When speaking at Asbury Baptist Church, Robinson described books in school libraries with references to the LGBTQ community as “filth” and said that this type of information should not be allowed in North Carolina schools.

State representatives Marcia Morey and Vernetta Alston of Durham County and representative Allison Dahle of Wake County spoke out against the lieutenant governor.

“Hate and name-calling has no place in the public discourse,” Morey said.

Alston said, “Events over the past week only motivate us to do more here to make things better.”

Dahle added, “Conversations that have happened in the past week are painful.”

Lillith Campos, vice-chair of the Onslow County LGBTQ Community Center also spoke out in response to Robinson’s remarks.

“First of all, I’m not filth. I’m a person just like anybody else. Those kind of comments kind of incite violence towards the LGBTQ community,” said Campos.

Jenna Franks was a transgender woman from Jacksonville who was murdered and found in February.

The FBI is still investigating the murder of Franks in what they describe as a possible hate crime.

Dennis Biancuzzo, executive director of the Onslow County LGBTQ Community Center remembers the case well.

“I believe that the FBI and the Jacksonville Police Department are doing what they can do to find the murderer of Jenna Franks,” Biancuzzo said.

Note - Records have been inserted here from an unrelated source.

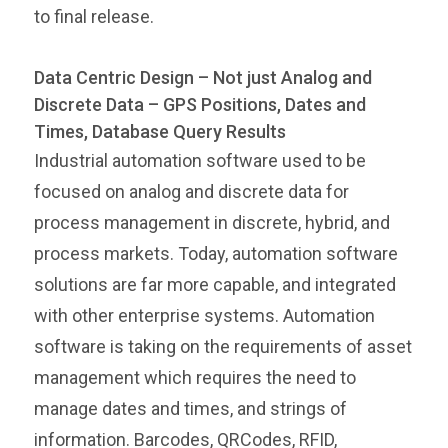
to final release.
Data Centric Design – Not just Analog and
Discrete Data – GPS Positions, Dates and
Times, Database Query Results
Industrial automation software used to be
focused on analog and discrete data for
process management in discrete, hybrid, and
process markets. Today, automation software
solutions are far more capable, and integrated
with other enterprise systems. Automation
software is taking on the requirements of asset
management which requires the need to
manage dates and times, and strings of
information. Barcodes, QRCodes, RFID,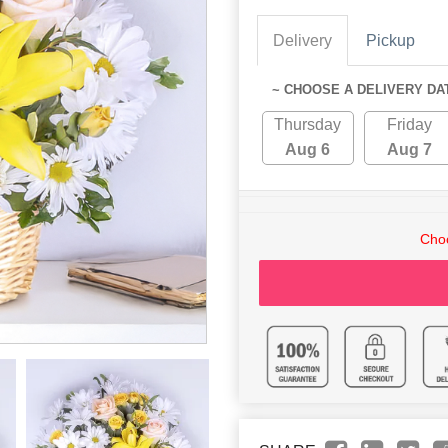
Delivery
Pickup
~ CHOOSE A DELIVERY DA
Thursday
Friday
Aug 6
Aug 7
Choo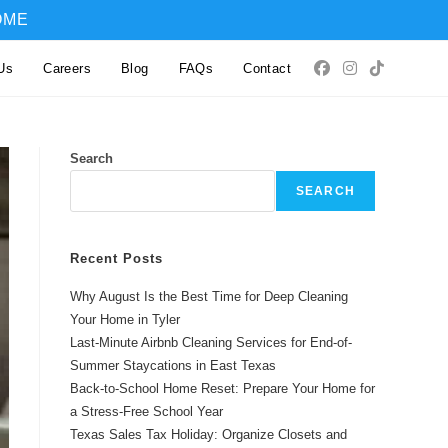
OME
Us
Careers
Blog
FAQs
Contact
Search
SEARCH
Recent Posts
Why August Is the Best Time for Deep Cleaning
Your Home in Tyler
Last-Minute Airbnb Cleaning Services for End-of-
Summer Staycations in East Texas
Back-to-School Home Reset: Prepare Your Home for
a Stress-Free School Year
Texas Sales Tax Holiday: Organize Closets and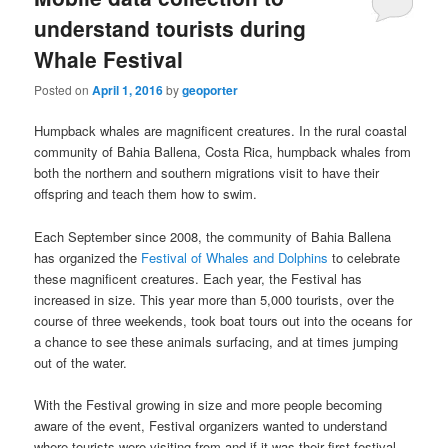
understand tourists during
Whale Festival
Posted on
April 1, 2016
by
geoporter
Humpback whales are magnificent creatures. In the rural coastal
community of Bahia Ballena, Costa Rica, humpback whales from
both the northern and southern migrations visit to have their
offspring and teach them how to swim.
Each September since 2008, the community of Bahia Ballena
has organized the
Festival of Whales and Dolphins
to celebrate
these magnificent creatures. Each year, the Festival has
increased in size. This year more than 5,000 tourists, over the
course of three weekends, took boat tours out into the oceans for
a chance to see these animals surfacing, and at times jumping
out of the water.
With the Festival growing in size and more people becoming
aware of the event, Festival organizers wanted to understand
where tourists were visiting from and if it was their first festival.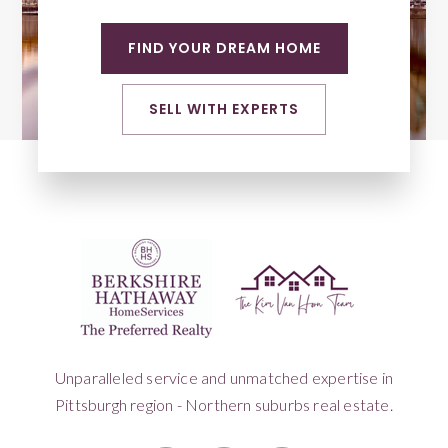
FIND YOUR DREAM HOME
SELL WITH EXPERTS
Unparalleled service and unmatched expertise in
Pittsburgh region - Northern suburbs real estate.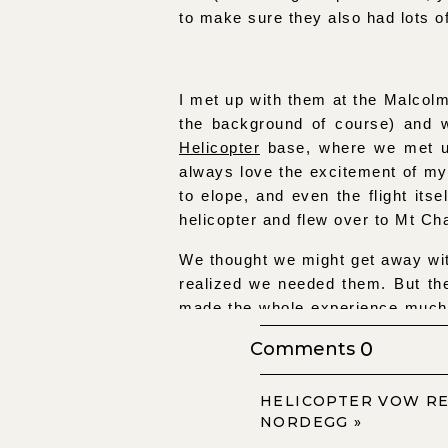
to make sure they also had lots o
I met up with them at the Malcolm
the background of course) and 
Helicopter
base, where we met u
always love the excitement of my 
to elope, and even the flight itse
helicopter and flew over to Mt Cha
We thought we might get away wi
realized we needed them. But th
made the whole experience much
Lys exchanged rings and I do’s s
0
Comments
hiked/snowshoed up to a higher v
to return and pick us up.
HELICOPTER VOW R
It couldn’t have been a more per
NORDEGG
»
made the light absolutely perfe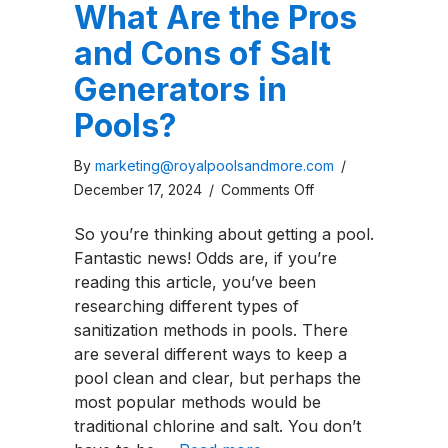
What Are the Pros
and Cons of Salt
Generators in
Pools?
By
marketing@royalpoolsandmore.com
/
on
December 17, 2024
/
Comments Off
What
So you’re thinking about getting a pool.
Are
Fantastic news! Odds are, if you’re
the
reading this article, you’ve been
Pros
researching different types of
and
sanitization methods in pools. There
Cons
are several different ways to keep a
of
pool clean and clear, but perhaps the
Salt
most popular methods would be
Generators
traditional chlorine and salt. You don’t
in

Biancuzzo responded to Robinson’s remarks by saying, “I agree. If there are depictions of sexual activities within a book — and I don’t care what kind of book, whether it be a heteronormative book or an LGBTQ book — it doesn’t belong in our school system. With that said, I do believe that there is a need for some type of education.”

Biancuzzo also called on Republican state representatives in Onslow County to speak out as well.

“Individually — one on one — when you sit down with them, they represent themselves as being caring people who want to be interested. But in all honesty, what I see is — many times — a fear that they will have other Republicans within the party put them down if they do follow through and show full representation.”

Dennis Biancuzzo, executive director of the Onslow County LGBTQ Community Center

Lt. Gov. Robinson held a press conference Tuesday afternoon refusing to resign from his position and saying he does not hate the LGBTQ community.